A downgrade won't mean the end of the world for the financial system, says Wiedemer, who recently released an updated edition of his best-selling book, "Aftershock."
Economists at the ratings agencies themselves have said that much.
But Americans will feel the pinch when investors demand higher interest rates in U.S. debt auctions, which will trickle down to loans like mortgages and student loans.
"Any kind of nick does do long-term harm to our credibility, but is the immediate impact catastrophic? No, of course not. But is the long-term blow to our reputation a problem especially if our economy sees more inflation and other problems? It just piles on," Wiedemer says.
"If it was the only problem, I wouldn't worry about it. But it's indicative of a much larger problem."
After default, the United States enjoys the unique position in that the Federal Reserve can print money and buy U.S. Treasurys to keep them as affordable for the government as possible.
The problem with such a move is that it would threaten to pump up inflation rates even if it does prevent ratings from falling too far below AAA.
"If we have any real trouble selling our bonds, Ben [Bernanke] will just step in and buy them with printed money. And there's really no limit to that other than when he does that, that's going to create inflation."
"But in the short term, that limits the amount of downgrades you can get. The longer-term problem is more insidious, and that's inflation."
China to Take a Hit
Political parties may suffer fresh beatings in popularity polls after the debt-ceiling impasse, and those that elected them will suffer as well in the form of a sluggish economy threatened by high debt levels and rising inflation rates.

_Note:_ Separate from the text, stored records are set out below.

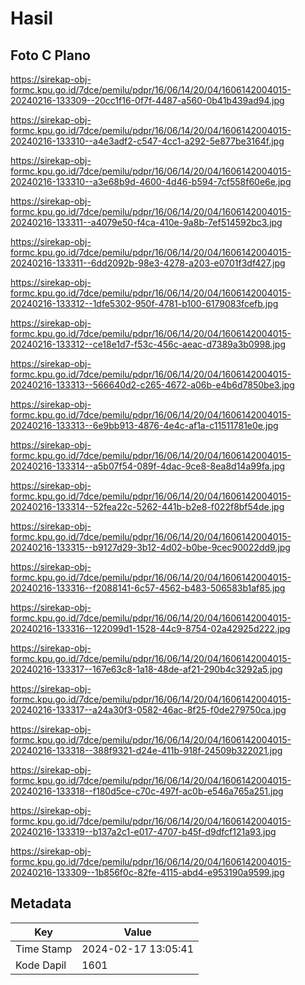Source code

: # Hasil

## Foto C Plano

https://sirekap-obj-formc.kpu.go.id/7dce/pemilu/pdpr/16/06/14/20/04/1606142004015-20240216-133309--20cc1f16-0f7f-4487-a560-0b41b439ad94.jpg

https://sirekap-obj-formc.kpu.go.id/7dce/pemilu/pdpr/16/06/14/20/04/1606142004015-20240216-133310--a4e3adf2-c547-4cc1-a292-5e877be3164f.jpg

https://sirekap-obj-formc.kpu.go.id/7dce/pemilu/pdpr/16/06/14/20/04/1606142004015-20240216-133310--a3e68b9d-4600-4d46-b594-7cf558f60e6e.jpg

https://sirekap-obj-formc.kpu.go.id/7dce/pemilu/pdpr/16/06/14/20/04/1606142004015-20240216-133311--a4079e50-f4ca-410e-9a8b-7ef514592bc3.jpg

https://sirekap-obj-formc.kpu.go.id/7dce/pemilu/pdpr/16/06/14/20/04/1606142004015-20240216-133311--6dd2092b-98e3-4278-a203-e0701f3df427.jpg

https://sirekap-obj-formc.kpu.go.id/7dce/pemilu/pdpr/16/06/14/20/04/1606142004015-20240216-133312--1dfe5302-950f-4781-b100-6179083fcefb.jpg

https://sirekap-obj-formc.kpu.go.id/7dce/pemilu/pdpr/16/06/14/20/04/1606142004015-20240216-133312--ce18e1d7-f53c-456c-aeac-d7389a3b0998.jpg

https://sirekap-obj-formc.kpu.go.id/7dce/pemilu/pdpr/16/06/14/20/04/1606142004015-20240216-133313--566640d2-c265-4672-a06b-e4b6d7850be3.jpg

https://sirekap-obj-formc.kpu.go.id/7dce/pemilu/pdpr/16/06/14/20/04/1606142004015-20240216-133313--6e9bb913-4876-4e4c-af1a-c11511781e0e.jpg

https://sirekap-obj-formc.kpu.go.id/7dce/pemilu/pdpr/16/06/14/20/04/1606142004015-20240216-133314--a5b07f54-089f-4dac-9ce8-8ea8d14a99fa.jpg

https://sirekap-obj-formc.kpu.go.id/7dce/pemilu/pdpr/16/06/14/20/04/1606142004015-20240216-133314--52fea22c-5262-441b-b2e8-f022f8bf54de.jpg

https://sirekap-obj-formc.kpu.go.id/7dce/pemilu/pdpr/16/06/14/20/04/1606142004015-20240216-133315--b9127d29-3b12-4d02-b0be-9cec90022dd9.jpg

https://sirekap-obj-formc.kpu.go.id/7dce/pemilu/pdpr/16/06/14/20/04/1606142004015-20240216-133316--f2088141-6c57-4562-b483-506583b1af85.jpg

https://sirekap-obj-formc.kpu.go.id/7dce/pemilu/pdpr/16/06/14/20/04/1606142004015-20240216-133316--122099d1-1528-44c9-8754-02a42925d222.jpg

https://sirekap-obj-formc.kpu.go.id/7dce/pemilu/pdpr/16/06/14/20/04/1606142004015-20240216-133317--167e63c8-1a18-48de-af21-290b4c3292a5.jpg

https://sirekap-obj-formc.kpu.go.id/7dce/pemilu/pdpr/16/06/14/20/04/1606142004015-20240216-133317--a24a30f3-0582-46ac-8f25-f0de279750ca.jpg

https://sirekap-obj-formc.kpu.go.id/7dce/pemilu/pdpr/16/06/14/20/04/1606142004015-20240216-133318--388f9321-d24e-411b-918f-24509b322021.jpg

https://sirekap-obj-formc.kpu.go.id/7dce/pemilu/pdpr/16/06/14/20/04/1606142004015-20240216-133318--f180d5ce-c70c-497f-ac0b-e546a765a251.jpg

https://sirekap-obj-formc.kpu.go.id/7dce/pemilu/pdpr/16/06/14/20/04/1606142004015-20240216-133319--b137a2c1-e017-4707-b45f-d9dfcf121a93.jpg

https://sirekap-obj-formc.kpu.go.id/7dce/pemilu/pdpr/16/06/14/20/04/1606142004015-20240216-133309--1b856f0c-82fe-4115-abd4-e953190a9599.jpg


## Metadata

| Key        | Value               |
| ---------- | ------------------- |
| Time Stamp | 2024-02-17 13:05:41 |
| Kode Dapil | 1601                |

The Chinese, meanwhile, may also take it across the chin if default occurs.
China has invested heavily in U.S. debt but has also manipulated its currency in such a way that it has gained an edge in global trade.
A weak Chinese yuan makes its exports more competitive.
But a disruption in global markets stemming from a U.S. default could mess up Beijing's plans.
"Anybody who invests in something that defaults, they get hit and they take a big loss. I think the Chinese could be in for a really big hit by betting so heavily on manipulating the dollar. It's not a smart bet, fundamentally, to manipulate foreign exchange," Wiedemer says.
"That's why few countries do it. Certainly our largest trading partner Canada doesn't do it. I think it's a dumb bet, and I think they are going to lose heavily on it."
Standard and Poor's, meanwhile, says it would like to see the country shave $4 trillion off of its deficits over the long term. "$4 trillion would be a good down payment," says John Chambers, chairman of the company’s sovereign rating committee, according to Bloomberg.
"A grand bargain of that nature would signal the seriousness of policy makers to address the fiscal situation in the U.S."